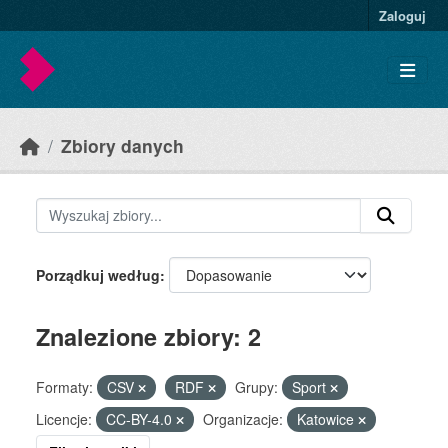
Skip to main content
Zaloguj
Zbiory danych
Porządkuj według
Znalezione zbiory: 2
Formaty:
CSV
RDF
Grupy:
Sport
Licencje:
CC-BY-4.0
Organizacje:
Katowice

■ ■ ■ ■

--- EXERCISE DETAILS ---
Render the text of the material above as a Markdown table with the columns "No." and "Content", numbering each line in order and omitting blank lines. Exclude the picture from the table.

--- PROBLEM SOLUTION ---
| No. | Content |
|---|---|
| 1 | Skip to main content |
| 2 | Zaloguj |
| 3 | Zbiory danych |
| 4 | Porządkuj według |
| 5 | Znalezione zbiory: 2 |
| 6 | Formaty: |
| 7 | CSV |
| 8 | RDF |
| 9 | Grupy: |
| 10 | Sport |
| 11 | Licencje: |
| 12 | CC-BY-4.0 |
| 13 | Organizacje: |
| 14 | Katowice |